How do you fertilize? How often do you repot?


----------



## eds (Jan 15, 2022)

Add what Paphiopedilum are they?


----------



## Paphluvr (Jan 15, 2022)

And what are your day/night temperatures both summer and winter? Are they grown under artificial light?


----------



## Ozpaph (Jan 17, 2022)

what are they?
Look too green to me - more light, probably.


----------



## sastry (Jan 19, 2022)

Anca86 said:


> How do you fertilize? How often do you repot?


Hi
I feed mainly fish emulsion and NPK 20-20-20 once a month @ 1ml / litre of water.
sastry


----------



## sastry (Jan 19, 2022)

Paphluvr said:


> And what are your day/night temperatures both summer and winter? Are they grown under artificial light?


Hi
Day temperatures during summer are 32 C + for short time, night will 19- 22 C
we don't have pronounced winter here, however during the months of Nov - Jan, it will be around 24-25C during day time and will be 16-18 C during night. As these are kept in the poly house, there may not be much variations in the temperature.
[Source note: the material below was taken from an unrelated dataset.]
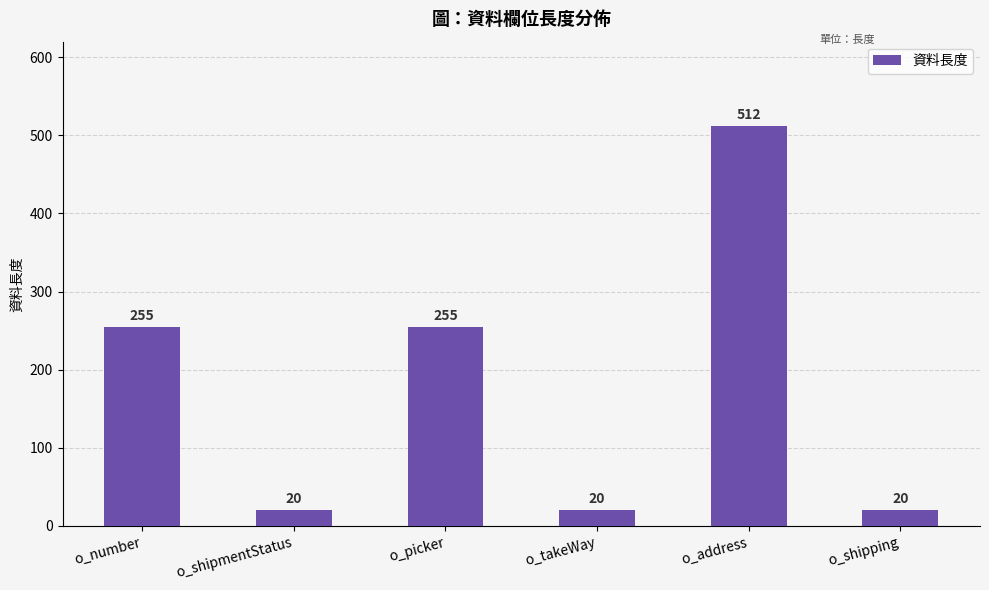

What is the change in value from o_shipmentStatus to o_picker?

+235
They are all under natural light in poly house with shade net during summer months to filter additional light.
sastry


----------



## sastry (Jan 19, 2022)

Ozpaph said:


> what are they?
> Look too green to me - more light, probably.
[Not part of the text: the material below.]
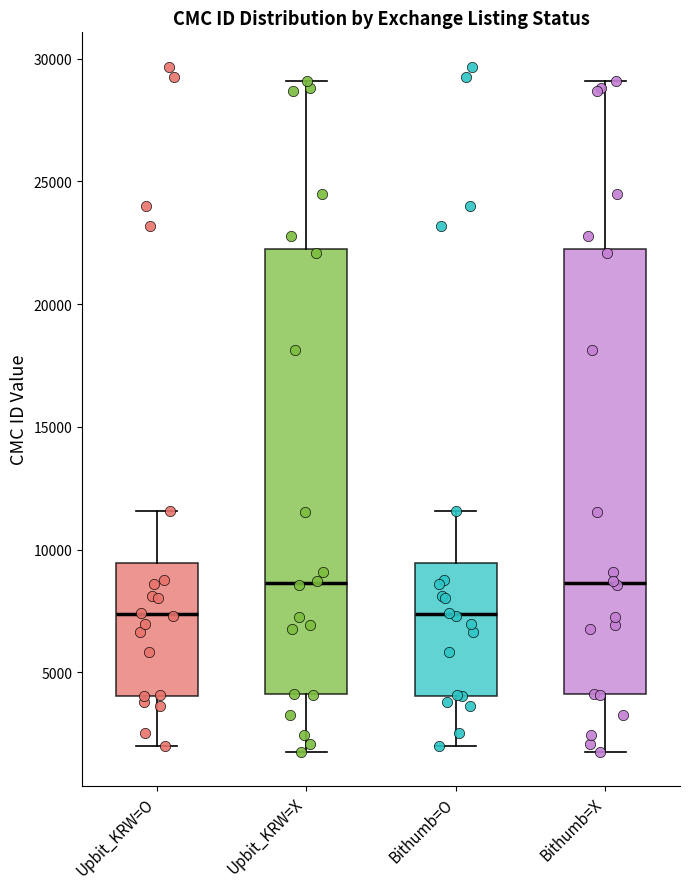

Reading left to right, transcribe this box plot: for each box, give where its median line is, the range the box spans, and where its two whiskers end, as read against the y-axis. The values are not printed on the chart, so give them approximately, as read against the axis.

Upbit_KRW=O: median 7500, box 4000 to 9500, whiskers 2000 to 11500
Upbit_KRW=X: median 8500, box 4000 to 22000, whiskers 2000 to 29000
Bithumb=O: median 7500, box 4000 to 9500, whiskers 2000 to 11500
Bithumb=X: median 8500, box 4000 to 22000, whiskers 2000 to 29000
They are multiflorals and i felt there was enough light, do you feel it is less ?
sastry


----------



## sastry (Jan 19, 2022)

eds said:


> Add what Paphiopedilum are they?


They are multiflorals 
sastry


----------



## Ozpaph (Jan 19, 2022)

Some roths/hybrids needs a bit cooler at night to initiate flowering.
You could try more light and slowing down with the fertilizer in the 'cooler' weather.


----------



## BrucherT (Jan 19, 2022)

You only feed once a month?


----------



## Ray (Jan 19, 2022)

sastry said:


> Hi
> I feed mainly fish emulsion and NPK 20-20-20 once a month @ 1ml / litre of water.
> sastry


It sounds like your plants are underfed - your regimen is providing about half of what I feed.


----------



## NYEric (Jan 19, 2022)

Send them to me.


----------



## sastry (Jan 20, 2022)

Ozpaph said:


> what are they?
> Look too green to me - more light, probably.


Hi
We will try with that, Thank you
sastry


----------



## sastry (Jan 20, 2022)

NYEric said:


> Send them to me.


Hi
Ha ha ha Nice suggestion !!


----------



## sastry (Jan 20, 2022)

Ray said:


> It sounds like your plants are underfed - your regimen is providing about half of what I feed.


Ok Thank you let me try to revise the schedule
sastry


----------